Take a look at Alzolay’s heat maps from 2023 and this season and how they’ve gone from concentrated to erratic. The cutter map is a little less reliable at this point because we’re only talking about 12 pitches, but look at how the slider is being sprayed all over. Seeing it up in the zone is a big red flag. Also of note is how the four-seam is being located more like a two-seam with that heavy concentration on the arm-side edge.

2023 heat maps
2024 heat maps

I’m not going to pretend to know what’s changed and I don’t have access to the granular data or super slo-mo hi-def imaging to spot the most minute details in his mechanics, but I’d guess Alzolay is aiming and pulling his pitches a bit. In the interest of full transparency, that’s kind of my go-to analysis. It’s the same thing I thought when it came out that Jameson Taillon was opening up too early, a likely symptom of trying to force his sweeper to move a little more.

Whether it’s a matter of trying to change the shapes of his breaking balls to get that little extra or something wholly subconscious, it seems as though Alzolay might be focused more on the finish than the start.
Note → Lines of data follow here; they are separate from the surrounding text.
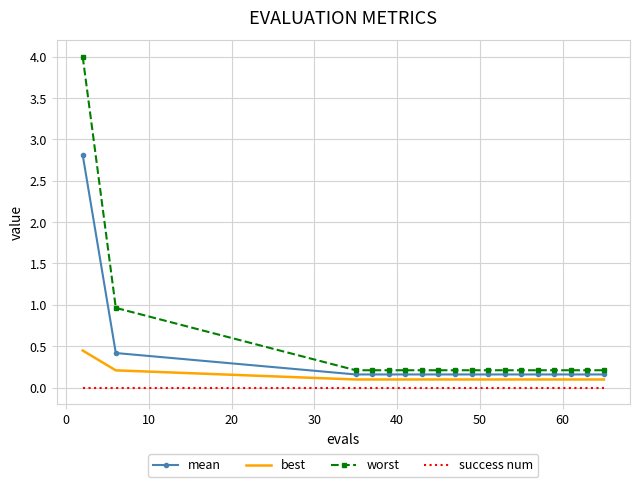

Which series has the largest range (max minus min)?

worst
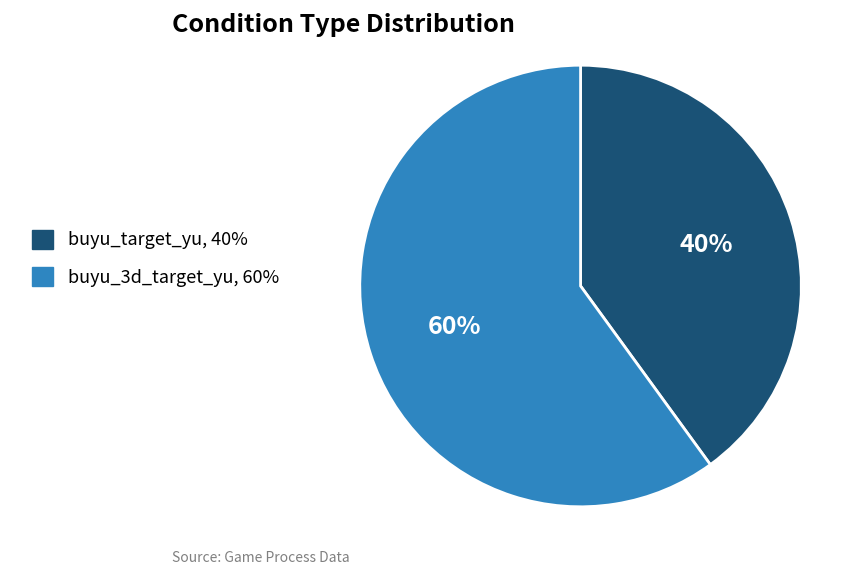

Rank the categories by value from highest to lowest.

buyu_3d_target_yu, buyu_target_yu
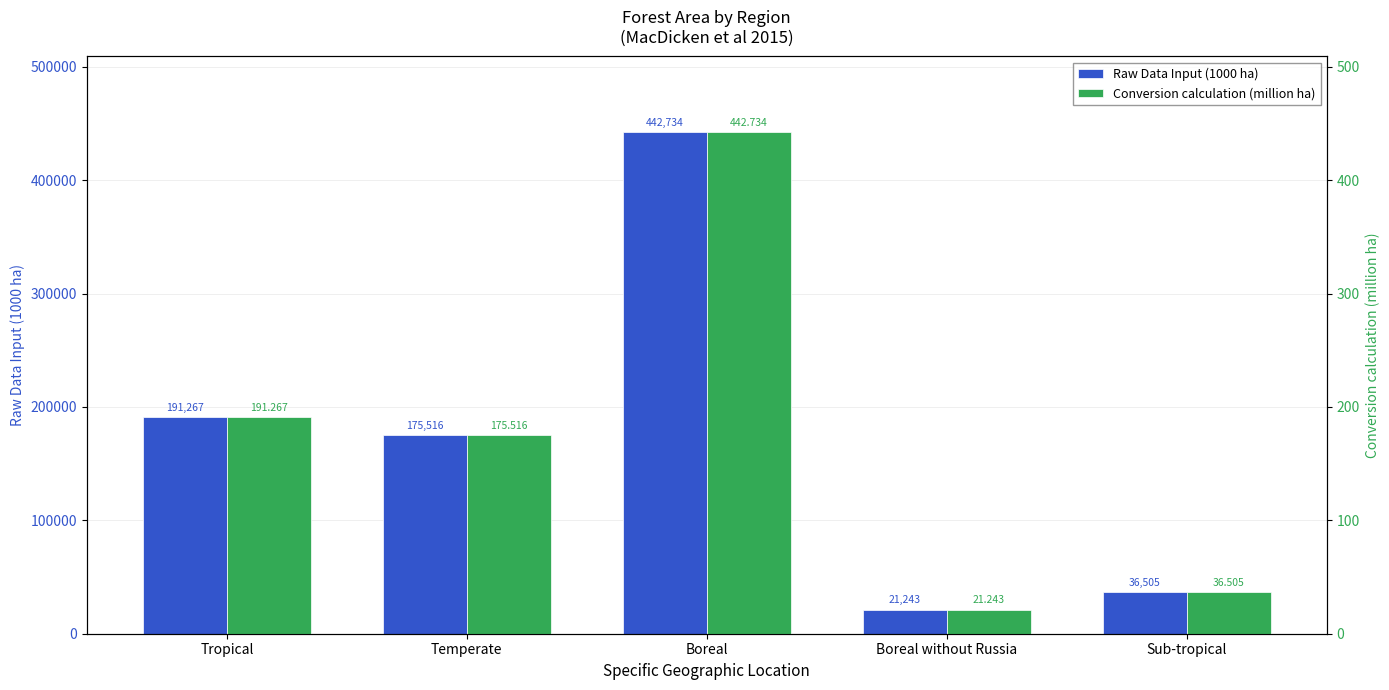

Which series has the largest total across all categories?

Raw Data Input (1000 ha)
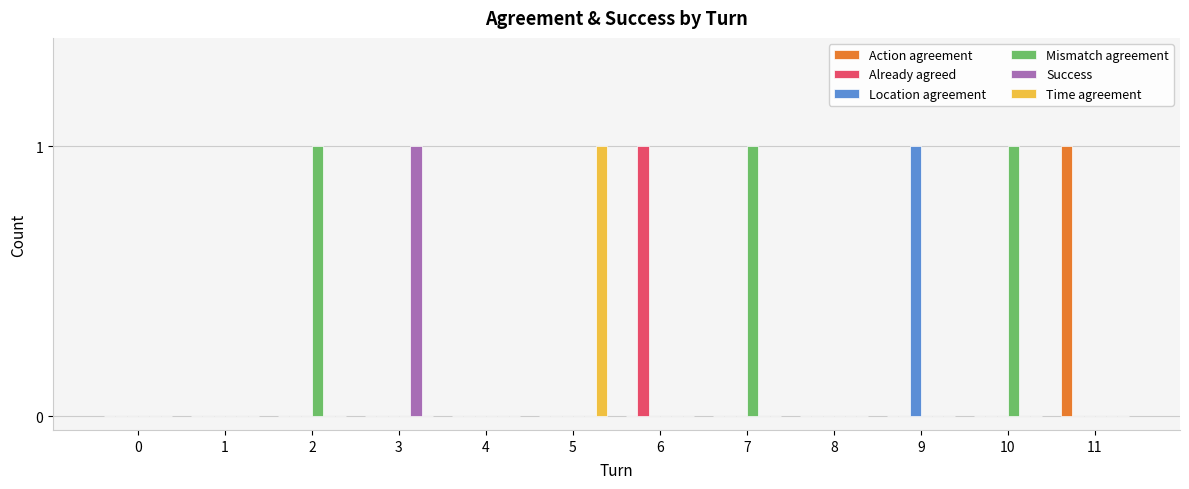

At which label does Action agreement reach its peak?

11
That could explain the additional movement and might even be the reason his fastball is working more to the arm side than before. If that seems odd, consider that the body is a compensation machine that will fight itself in order to make things work the way it thinks they’re supposed to.
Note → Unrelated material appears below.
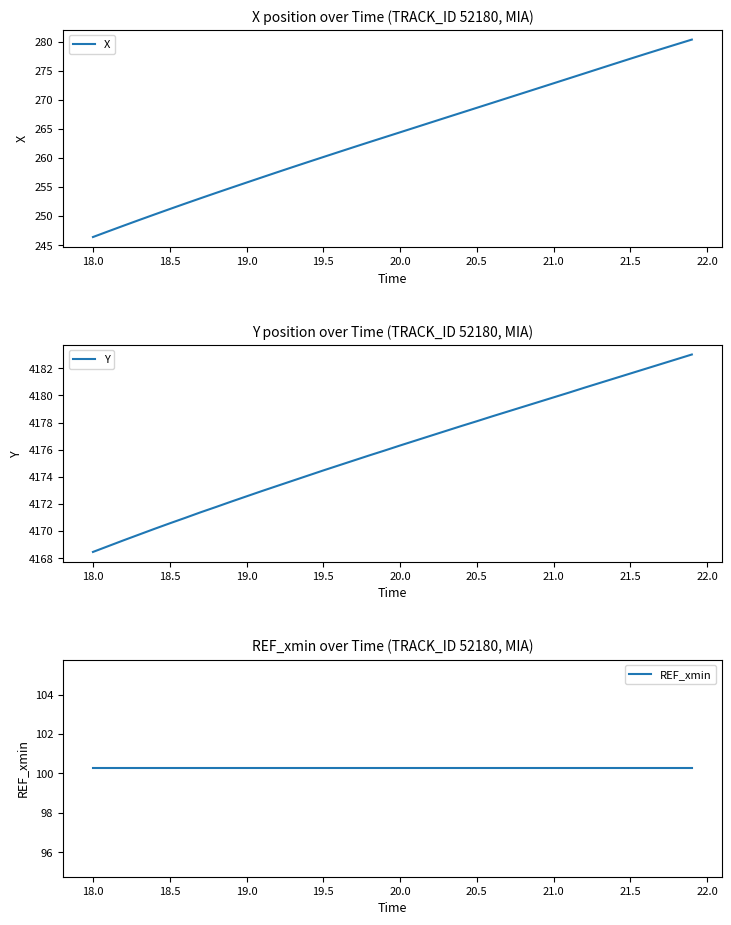

What is the lowest value of the REF_xmin series?

100.3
So if a pitcher is opening up too much and pulling with his glove, his brain may tell his arm to release a little earlier to avoid firing one into the left-handed batter’s box. That could result in missing wide to the arm side, something we’re seeing more with all three of Alzolay’s most frequently thrown pitches. I also wonder if he’s maybe in his own head a little bit too much. At the risk of grossly oversimplifying things, my best advice would be to look middle-middle and let it rip.

Easy for me to sit here and say that as a dude who runs a blog and coaches at the youth level, right? The Cubs have a whole lot of expensive equipment and a small army of people dedicated to figuring this stuff out, though sometimes you just have to slice through the waves of information with Occam’s razor. Don’t get me wrong, I’m a huge proponent of data because what we can measure we can improve. But there’s a point at which we spend so much time studying the symptoms that we never actually address the root issue.

Alzolay has tremendous stuff and he’s a fantastic emotional leader, so getting him right makes the Cubs a much better team moving forward. For his sake and theirs, I hope he gets this all figured out soon.